PROBLEM: Your result should be the lines holding the word "jako", copied from the entries below.

··· RECORDS TO USE

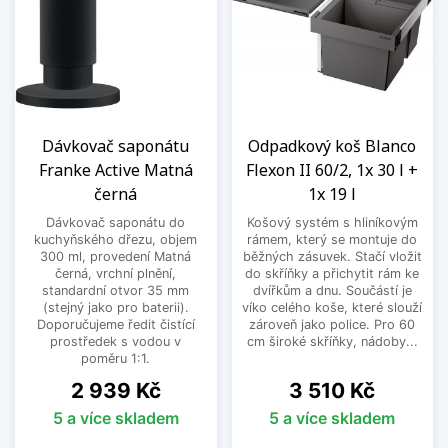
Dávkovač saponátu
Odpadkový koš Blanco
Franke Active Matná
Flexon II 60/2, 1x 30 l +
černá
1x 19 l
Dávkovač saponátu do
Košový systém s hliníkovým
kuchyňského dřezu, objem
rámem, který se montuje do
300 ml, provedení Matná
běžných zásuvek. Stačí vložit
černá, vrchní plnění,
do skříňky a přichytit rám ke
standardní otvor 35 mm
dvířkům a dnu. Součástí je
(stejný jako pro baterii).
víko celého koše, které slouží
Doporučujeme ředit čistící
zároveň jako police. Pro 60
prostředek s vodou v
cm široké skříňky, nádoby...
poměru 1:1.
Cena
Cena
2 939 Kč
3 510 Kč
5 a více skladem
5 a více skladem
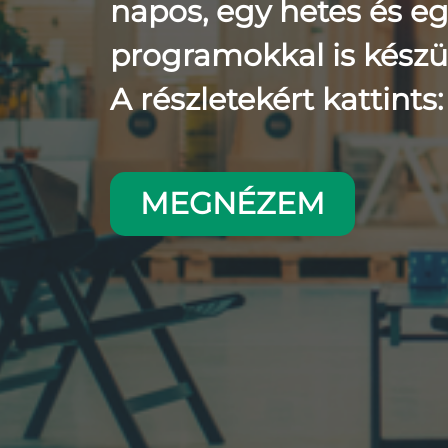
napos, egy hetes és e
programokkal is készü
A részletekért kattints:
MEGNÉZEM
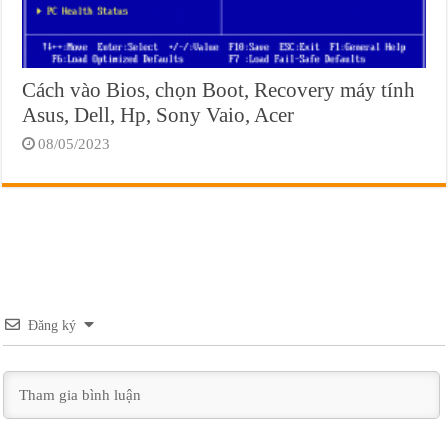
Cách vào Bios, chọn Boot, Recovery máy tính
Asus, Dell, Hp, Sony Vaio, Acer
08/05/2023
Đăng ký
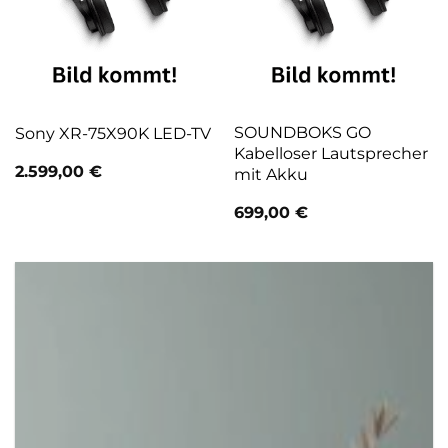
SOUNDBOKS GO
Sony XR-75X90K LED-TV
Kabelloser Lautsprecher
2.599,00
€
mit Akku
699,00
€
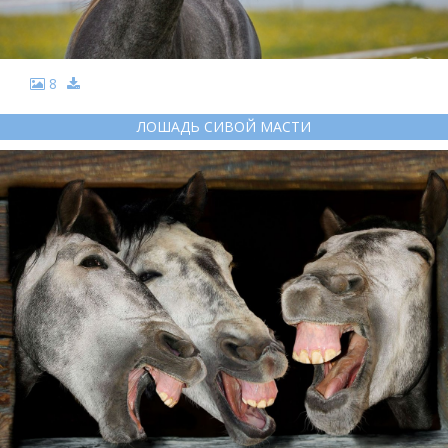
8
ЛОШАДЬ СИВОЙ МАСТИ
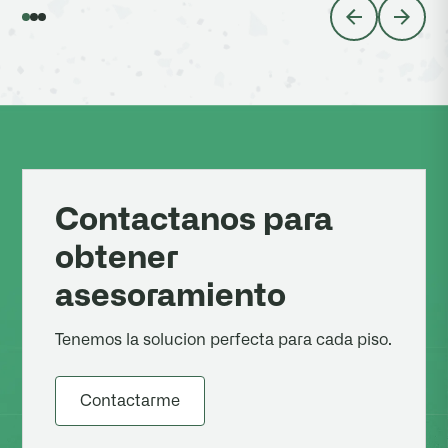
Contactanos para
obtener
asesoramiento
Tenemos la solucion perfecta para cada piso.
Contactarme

······

THE COMPLETED TASK:
(stejný jako pro baterii).
zároveň jako police. Pro 60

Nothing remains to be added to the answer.